___ Document text

ADVERTISEMENT

Investing

Yellen Defends US Global Economic Role and Condemns Isolationism

Janet Yellen, US treasury secretary, speaks during a fireside chat with Michael Froman, president of the Council on Foreign Relations, not pictured, at the Council on Foreign Relations in New York, US, on Thursday, Oct. 17, 2024. Yellen warned that sweeping, untargeted tariffs would hurt American households and businesses and preclude the US from advancing its economic and security interests. (Yuki Iwamura/Bloomberg)

(Bloomberg) -- US Treasury Secretary Janet Yellen on Tuesday condemned isolationism and said Washington’s global economic leadership supports economies around the world and benefits American people.

“From day one, we rejected isolationism that made America and the world worse off,” she said in Washington, a thinly veiled criticism of former President Donald Trump two weeks out from the election.

______

Required task 1:
From the Yellen article, retype the passage between "Yellen Defends US" and "from the election.", inclusive.

___ Available records

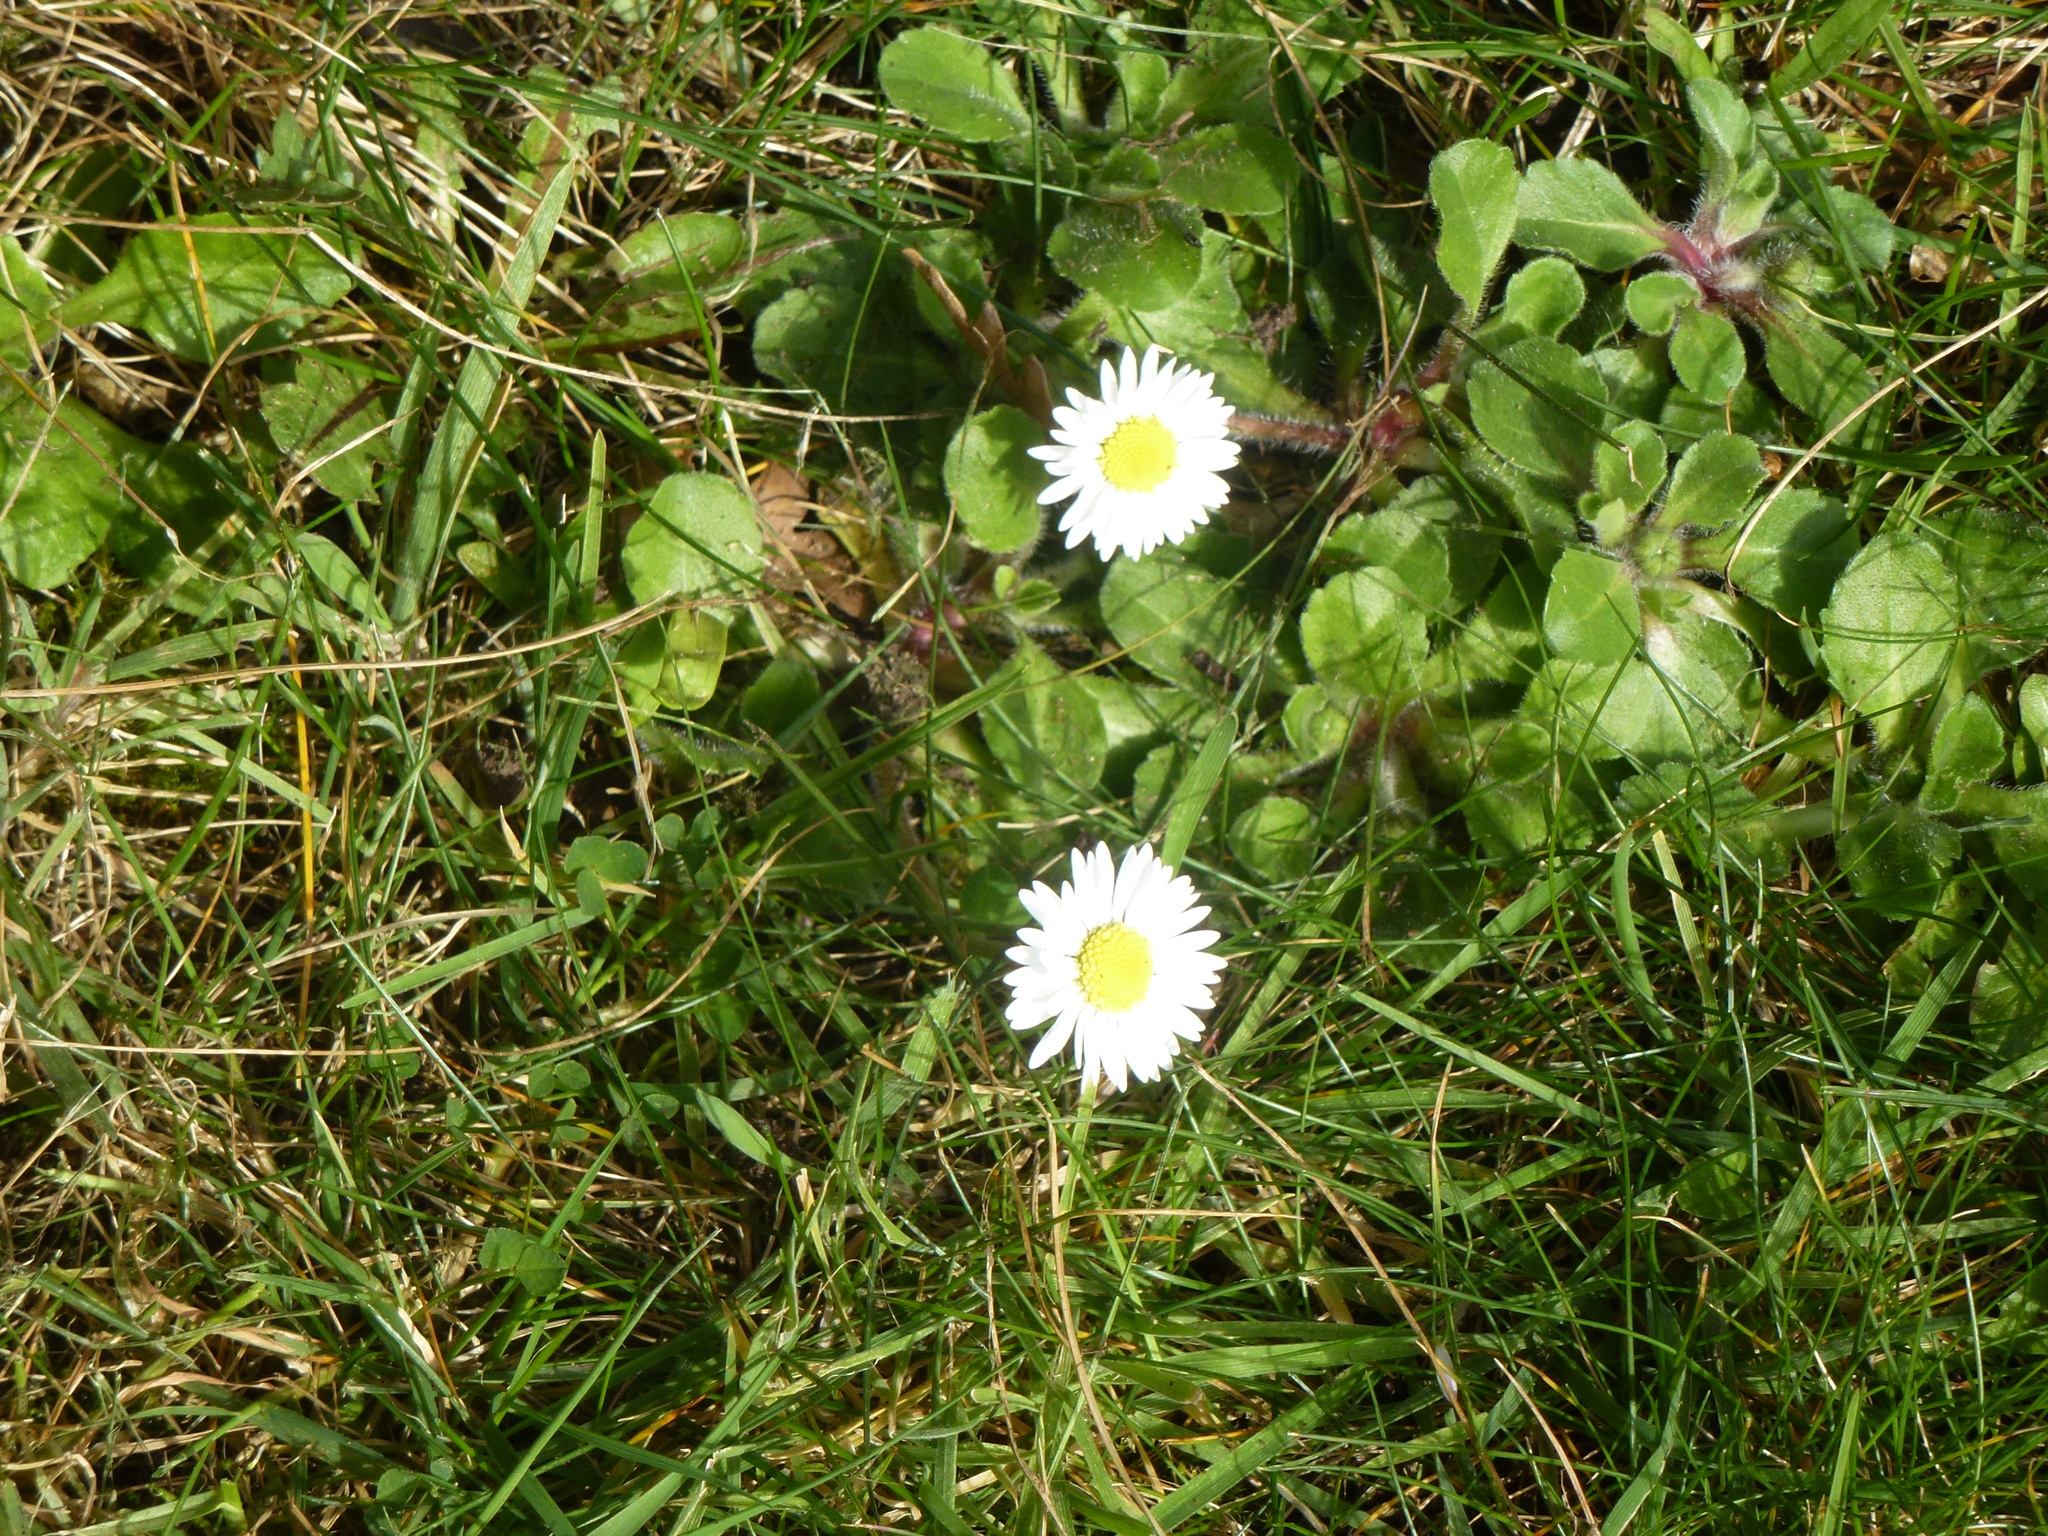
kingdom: Plantae
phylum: Tracheophyta
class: Magnoliopsida
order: Asterales
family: Asteraceae
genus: Bellis
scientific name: Bellis perennis
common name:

______

Required task 2:
Echo every line of the taxonomy listing above, leaving out the picture.

Response 1:
Yellen Defends US Global Economic Role and Condemns Isolationism

Janet Yellen, US treasury secretary, speaks during a fireside chat with Michael Froman, president of the Council on Foreign Relations, not pictured, at the Council on Foreign Relations in New York, US, on Thursday, Oct. 17, 2024. Yellen warned that sweeping, untargeted tariffs would hurt American households and businesses and preclude the US from advancing its economic and security interests. (Yuki Iwamura/Bloomberg)

(Bloomberg) -- US Treasury Secretary Janet Yellen on Tuesday condemned isolationism and said Washington’s global economic leadership supports economies around the world and benefits American people.

“From day one, we rejected isolationism that made America and the world worse off,” she said in Washington, a thinly veiled criticism of former President Donald Trump two weeks out from the election.

Response 2:
kingdom: Plantae
phylum: Tracheophyta
class: Magnoliopsida
order: Asterales
family: Asteraceae
genus: Bellis
scientific name: Bellis perennis
common name:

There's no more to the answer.